The composition is a textbook exercise in Italian Rationalism applied to an institutional programme. Valle organised the academy around a deep, symmetrical courtyard, fronting the square with a long propylaeum of square pillars in stone that reads as a stripped, modernised colonnade rather than a classical portico. The wings behind it are plain volumes in brick and travertine, with horizontal banks of windows that mark the dormitory and classroom floors. Inside, the so-called Atrio delle Costellazioni — the constellations atrium — combines geometric stone floors with stylised astronomical reliefs, in line with the school’s aeronautical vocation. The plan is often cited as evoking the silhouette of an aircraft when seen from above, a reading that fits the period’s symbolic ambitions, though it is best treated as suggestive rather than literal.

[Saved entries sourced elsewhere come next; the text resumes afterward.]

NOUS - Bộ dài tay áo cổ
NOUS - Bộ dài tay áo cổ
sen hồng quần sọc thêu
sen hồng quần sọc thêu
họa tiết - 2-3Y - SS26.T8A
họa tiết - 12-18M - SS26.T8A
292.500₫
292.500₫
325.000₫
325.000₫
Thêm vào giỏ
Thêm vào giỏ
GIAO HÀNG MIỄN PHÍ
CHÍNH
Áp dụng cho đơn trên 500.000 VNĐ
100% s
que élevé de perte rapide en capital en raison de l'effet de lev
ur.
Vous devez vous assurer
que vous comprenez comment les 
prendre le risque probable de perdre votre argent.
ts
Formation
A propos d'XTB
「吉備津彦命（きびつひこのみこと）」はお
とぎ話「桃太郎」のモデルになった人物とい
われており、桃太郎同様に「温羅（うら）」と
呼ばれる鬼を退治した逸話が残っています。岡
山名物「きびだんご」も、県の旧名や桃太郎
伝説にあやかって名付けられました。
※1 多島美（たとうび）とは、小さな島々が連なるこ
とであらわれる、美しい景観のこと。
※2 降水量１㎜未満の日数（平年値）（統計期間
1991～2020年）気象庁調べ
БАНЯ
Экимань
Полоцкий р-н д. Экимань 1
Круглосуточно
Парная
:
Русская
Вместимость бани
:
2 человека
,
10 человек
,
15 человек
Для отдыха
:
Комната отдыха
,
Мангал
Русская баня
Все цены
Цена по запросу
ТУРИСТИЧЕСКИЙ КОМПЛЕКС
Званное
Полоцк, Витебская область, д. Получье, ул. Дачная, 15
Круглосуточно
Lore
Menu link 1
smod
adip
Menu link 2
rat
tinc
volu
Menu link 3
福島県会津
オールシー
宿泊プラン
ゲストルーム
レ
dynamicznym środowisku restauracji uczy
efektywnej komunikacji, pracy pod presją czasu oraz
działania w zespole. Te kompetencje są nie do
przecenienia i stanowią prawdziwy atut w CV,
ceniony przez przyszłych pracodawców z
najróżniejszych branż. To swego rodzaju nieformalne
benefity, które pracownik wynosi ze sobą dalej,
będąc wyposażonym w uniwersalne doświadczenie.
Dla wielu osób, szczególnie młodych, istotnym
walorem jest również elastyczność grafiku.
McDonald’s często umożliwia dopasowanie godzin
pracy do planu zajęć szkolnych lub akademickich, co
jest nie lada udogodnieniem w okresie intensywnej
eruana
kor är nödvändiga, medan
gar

After the fall of the regime and the disbanding of the Collegio Aeronautico in the post-war years, the complex passed to the civilian school system. It now houses the Liceo Scientifico Statale “Giovanni Battista Morgagni”, one of Forli’s main high schools, and remains in daily use for teaching and public events. Together with Valle’s nearby Casa del Balilla (1933–1935) and other Rationalist works clustered around Piazzale della Vittoria and Viale della Liberta, the building is part of the most coherent open-air ensemble of 1930s Italian modernism in Emilia-Romagna, and a key reference for any study of Razionalismo outside Milan and Como.
Visitors should note that the building is an active school, so the courtyards and atriums are accessible only on guided occasions or during public openings such as the Giornate FAI di Primavera.